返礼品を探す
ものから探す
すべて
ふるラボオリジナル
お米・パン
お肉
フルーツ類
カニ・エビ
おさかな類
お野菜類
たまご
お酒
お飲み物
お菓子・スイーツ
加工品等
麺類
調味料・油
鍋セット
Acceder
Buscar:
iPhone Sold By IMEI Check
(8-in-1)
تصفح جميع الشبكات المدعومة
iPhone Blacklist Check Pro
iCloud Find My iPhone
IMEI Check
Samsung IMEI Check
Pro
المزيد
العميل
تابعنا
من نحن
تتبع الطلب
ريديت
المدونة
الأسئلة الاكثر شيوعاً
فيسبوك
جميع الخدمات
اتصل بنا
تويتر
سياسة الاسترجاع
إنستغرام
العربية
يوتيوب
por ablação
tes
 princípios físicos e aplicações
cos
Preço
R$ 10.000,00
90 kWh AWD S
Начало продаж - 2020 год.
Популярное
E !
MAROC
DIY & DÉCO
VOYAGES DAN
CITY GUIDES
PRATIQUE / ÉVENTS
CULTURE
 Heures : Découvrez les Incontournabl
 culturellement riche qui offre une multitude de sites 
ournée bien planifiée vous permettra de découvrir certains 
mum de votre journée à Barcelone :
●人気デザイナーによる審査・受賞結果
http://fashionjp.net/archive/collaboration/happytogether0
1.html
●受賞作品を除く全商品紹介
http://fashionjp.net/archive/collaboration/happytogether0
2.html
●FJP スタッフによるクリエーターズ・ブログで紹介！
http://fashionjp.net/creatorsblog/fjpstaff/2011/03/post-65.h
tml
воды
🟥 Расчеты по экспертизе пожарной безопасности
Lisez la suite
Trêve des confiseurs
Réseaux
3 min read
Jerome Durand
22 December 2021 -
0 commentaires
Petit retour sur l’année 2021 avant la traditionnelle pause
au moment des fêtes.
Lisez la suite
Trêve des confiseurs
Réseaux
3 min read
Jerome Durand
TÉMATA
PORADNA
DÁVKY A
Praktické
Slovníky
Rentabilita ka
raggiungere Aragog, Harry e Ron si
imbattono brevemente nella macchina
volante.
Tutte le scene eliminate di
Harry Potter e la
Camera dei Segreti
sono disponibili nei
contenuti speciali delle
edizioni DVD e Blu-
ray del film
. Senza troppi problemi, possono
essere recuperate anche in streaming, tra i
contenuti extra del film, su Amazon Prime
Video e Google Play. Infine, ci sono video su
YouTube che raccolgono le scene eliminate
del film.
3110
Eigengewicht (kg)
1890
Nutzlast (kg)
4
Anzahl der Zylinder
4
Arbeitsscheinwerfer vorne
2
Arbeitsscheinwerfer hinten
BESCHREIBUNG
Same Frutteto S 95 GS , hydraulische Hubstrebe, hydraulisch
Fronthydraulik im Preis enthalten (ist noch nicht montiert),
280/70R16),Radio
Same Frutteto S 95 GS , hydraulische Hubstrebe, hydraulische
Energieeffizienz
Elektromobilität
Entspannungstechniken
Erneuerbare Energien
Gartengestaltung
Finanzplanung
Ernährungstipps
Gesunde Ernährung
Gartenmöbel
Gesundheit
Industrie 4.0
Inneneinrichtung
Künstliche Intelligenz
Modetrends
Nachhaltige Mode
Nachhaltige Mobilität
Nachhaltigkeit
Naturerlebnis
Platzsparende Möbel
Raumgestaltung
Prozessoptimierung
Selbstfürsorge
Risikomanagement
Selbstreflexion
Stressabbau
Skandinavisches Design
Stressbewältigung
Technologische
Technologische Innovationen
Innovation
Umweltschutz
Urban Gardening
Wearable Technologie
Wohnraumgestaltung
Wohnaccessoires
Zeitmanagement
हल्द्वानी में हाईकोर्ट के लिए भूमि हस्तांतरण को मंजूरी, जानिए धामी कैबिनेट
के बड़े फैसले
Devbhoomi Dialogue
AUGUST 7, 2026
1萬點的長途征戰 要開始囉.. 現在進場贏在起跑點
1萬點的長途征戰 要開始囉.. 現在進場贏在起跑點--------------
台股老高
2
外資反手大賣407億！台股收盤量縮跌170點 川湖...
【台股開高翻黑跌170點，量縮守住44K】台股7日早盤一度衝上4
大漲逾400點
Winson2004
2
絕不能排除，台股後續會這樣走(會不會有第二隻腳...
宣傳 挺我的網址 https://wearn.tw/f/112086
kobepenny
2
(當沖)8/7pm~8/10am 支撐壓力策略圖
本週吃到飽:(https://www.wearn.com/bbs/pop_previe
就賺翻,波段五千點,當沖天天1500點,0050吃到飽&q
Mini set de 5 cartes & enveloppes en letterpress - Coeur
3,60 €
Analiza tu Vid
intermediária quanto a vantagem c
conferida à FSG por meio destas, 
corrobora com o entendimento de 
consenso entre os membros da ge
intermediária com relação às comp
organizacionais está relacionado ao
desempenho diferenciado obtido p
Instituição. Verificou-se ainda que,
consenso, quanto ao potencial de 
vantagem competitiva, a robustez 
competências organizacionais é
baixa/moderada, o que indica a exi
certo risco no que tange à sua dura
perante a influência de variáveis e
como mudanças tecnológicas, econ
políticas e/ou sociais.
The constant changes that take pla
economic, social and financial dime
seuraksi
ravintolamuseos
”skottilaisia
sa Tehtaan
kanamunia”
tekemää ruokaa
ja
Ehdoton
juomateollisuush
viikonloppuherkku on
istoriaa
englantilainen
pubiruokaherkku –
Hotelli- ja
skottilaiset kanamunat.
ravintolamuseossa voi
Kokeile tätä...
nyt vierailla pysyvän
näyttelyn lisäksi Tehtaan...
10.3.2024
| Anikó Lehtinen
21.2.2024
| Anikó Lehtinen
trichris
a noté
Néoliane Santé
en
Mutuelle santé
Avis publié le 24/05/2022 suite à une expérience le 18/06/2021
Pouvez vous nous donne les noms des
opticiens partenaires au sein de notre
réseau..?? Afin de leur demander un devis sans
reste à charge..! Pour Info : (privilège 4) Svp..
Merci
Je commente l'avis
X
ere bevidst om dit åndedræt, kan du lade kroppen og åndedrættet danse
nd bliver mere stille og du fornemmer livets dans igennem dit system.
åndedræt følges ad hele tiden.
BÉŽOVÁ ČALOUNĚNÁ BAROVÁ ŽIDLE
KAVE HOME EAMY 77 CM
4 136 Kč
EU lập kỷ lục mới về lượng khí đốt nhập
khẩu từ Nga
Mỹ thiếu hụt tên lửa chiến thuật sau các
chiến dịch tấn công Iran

******************************

ACTIVITY
Recast the entries as a Markdown table with the columns "Row" and "Text," starting at the first line and ending at the line containing "90 kWh AWD S", with both of those lines included. Number each line in the Row column and leave out blank lines.

RESPONSE BOX
| Row | Text |
|---|---|
| 1 | 返礼品を探す |
| 2 | ものから探す |
| 3 | すべて |
| 4 | ふるラボオリジナル |
| 5 | お米・パン |
| 6 | お肉 |
| 7 | フルーツ類 |
| 8 | カニ・エビ |
| 9 | おさかな類 |
| 10 | お野菜類 |
| 11 | たまご |
| 12 | お酒 |
| 13 | お飲み物 |
| 14 | お菓子・スイーツ |
| 15 | 加工品等 |
| 16 | 麺類 |
| 17 | 調味料・油 |
| 18 | 鍋セット |
| 19 | Acceder |
| 20 | Buscar: |
| 21 | iPhone Sold By IMEI Check |
| 22 | (8-in-1) |
| 23 | تصفح جميع الشبكات المدعومة |
| 24 | iPhone Blacklist Check Pro |
| 25 | iCloud Find My iPhone |
| 26 | IMEI Check |
| 27 | Samsung IMEI Check |
| 28 | Pro |
| 29 | المزيد |
| 30 | العميل |
| 31 | تابعنا |
| 32 | من نحن |
| 33 | تتبع الطلب |
| 34 | ريديت |
| 35 | المدونة |
| 36 | الأسئلة الاكثر شيوعاً |
| 37 | فيسبوك |
| 38 | جميع الخدمات |
| 39 | اتصل بنا |
| 40 | تويتر |
| 41 | سياسة الاسترجاع |
| 42 | إنستغرام |
| 43 | العربية |
| 44 | يوتيوب |
| 45 | por ablação |
| 46 | tes |
| 47 |  princípios físicos e aplicações |
| 48 | cos |
| 49 | Preço |
| 50 | R$ 10.000,00 |
| 51 | 90 kWh AWD S |